Figura de trato fácil, alegre, nem sempre correspondendo teoria com prática, mas pessoa da qual se faz amizade rapidamente; por falar em rapidez, nem sempre a mesma transparecia quando o assunto era o apronto de um serviço seu envolvendo couros…Para não se perder a amizade, toda vez que levava um objeto para ser consertado pelo Chico, o melhor era ter um de reserva para não pressioná-lo com relação ao dia da entrega, que sempre era adiado, uma vez devido ao câmbio flutuante do dólar, outra vez devido ao surto de dengue ou por causa da greve dos metroviários de São Paulo…Sempre havia uma justificativa injustificável, inusitada, que nos impedia do aborrecimento, pois a gargalhada vinha antes da impaciência com tão criativa resposta.

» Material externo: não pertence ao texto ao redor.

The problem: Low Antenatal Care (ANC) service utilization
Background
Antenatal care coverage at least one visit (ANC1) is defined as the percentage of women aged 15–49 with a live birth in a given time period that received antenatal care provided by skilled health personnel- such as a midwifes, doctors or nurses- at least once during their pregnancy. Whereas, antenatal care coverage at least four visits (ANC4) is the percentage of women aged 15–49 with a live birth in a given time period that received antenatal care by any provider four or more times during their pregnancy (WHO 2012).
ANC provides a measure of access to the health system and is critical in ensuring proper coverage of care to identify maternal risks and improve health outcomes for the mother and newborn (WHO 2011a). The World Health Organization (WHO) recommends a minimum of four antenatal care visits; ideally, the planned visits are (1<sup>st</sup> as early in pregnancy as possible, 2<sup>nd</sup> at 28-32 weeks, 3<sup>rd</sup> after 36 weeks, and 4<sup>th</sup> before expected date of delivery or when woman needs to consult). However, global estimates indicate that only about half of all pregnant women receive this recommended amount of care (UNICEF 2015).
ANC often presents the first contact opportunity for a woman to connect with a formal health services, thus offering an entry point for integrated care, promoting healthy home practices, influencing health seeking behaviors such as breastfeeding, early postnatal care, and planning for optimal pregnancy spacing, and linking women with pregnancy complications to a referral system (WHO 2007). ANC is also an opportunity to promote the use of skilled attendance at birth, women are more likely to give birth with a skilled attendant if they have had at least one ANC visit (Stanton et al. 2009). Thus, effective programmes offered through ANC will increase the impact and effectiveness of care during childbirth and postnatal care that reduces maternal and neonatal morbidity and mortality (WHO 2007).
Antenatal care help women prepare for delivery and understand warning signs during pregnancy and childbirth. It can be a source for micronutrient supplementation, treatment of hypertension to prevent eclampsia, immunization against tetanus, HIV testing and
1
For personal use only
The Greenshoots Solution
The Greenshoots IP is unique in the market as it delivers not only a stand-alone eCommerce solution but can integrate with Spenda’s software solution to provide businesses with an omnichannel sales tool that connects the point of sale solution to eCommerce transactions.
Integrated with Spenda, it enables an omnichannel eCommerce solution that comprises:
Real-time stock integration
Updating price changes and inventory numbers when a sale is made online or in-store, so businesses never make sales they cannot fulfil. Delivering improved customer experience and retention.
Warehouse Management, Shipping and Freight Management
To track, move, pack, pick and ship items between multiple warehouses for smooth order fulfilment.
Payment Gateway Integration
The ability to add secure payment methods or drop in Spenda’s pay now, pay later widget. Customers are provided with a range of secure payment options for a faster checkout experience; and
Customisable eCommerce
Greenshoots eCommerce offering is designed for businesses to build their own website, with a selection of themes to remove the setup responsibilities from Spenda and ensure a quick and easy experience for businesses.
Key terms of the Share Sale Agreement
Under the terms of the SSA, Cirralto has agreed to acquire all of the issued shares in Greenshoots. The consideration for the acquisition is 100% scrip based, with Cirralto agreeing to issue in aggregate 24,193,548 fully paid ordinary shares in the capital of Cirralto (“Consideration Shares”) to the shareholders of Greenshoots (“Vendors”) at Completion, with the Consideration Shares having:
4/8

Chico era um cara pouco mais velho que eu e que também gostava do samba. Em minha adolescência, lembro-me dele na noite araraquarense com seu inseparável cavaquinho. Mandava sempre bom repertório, desde Cartola até Almir Guineto, isso no final da década de 1.980, quando firmamos nossa amizade, no extinto Bar do Belão. Dono de uma característica ímpar, ao se esquecer de algum verso durante a interpretação não se apertava e, de pronto, emendava outro verso com a mesma métrica, fonética e rima, com o detalhe de que o mesmo ficava completamente desconexo do sentido da música, mas que passava em branco para os menos atentos.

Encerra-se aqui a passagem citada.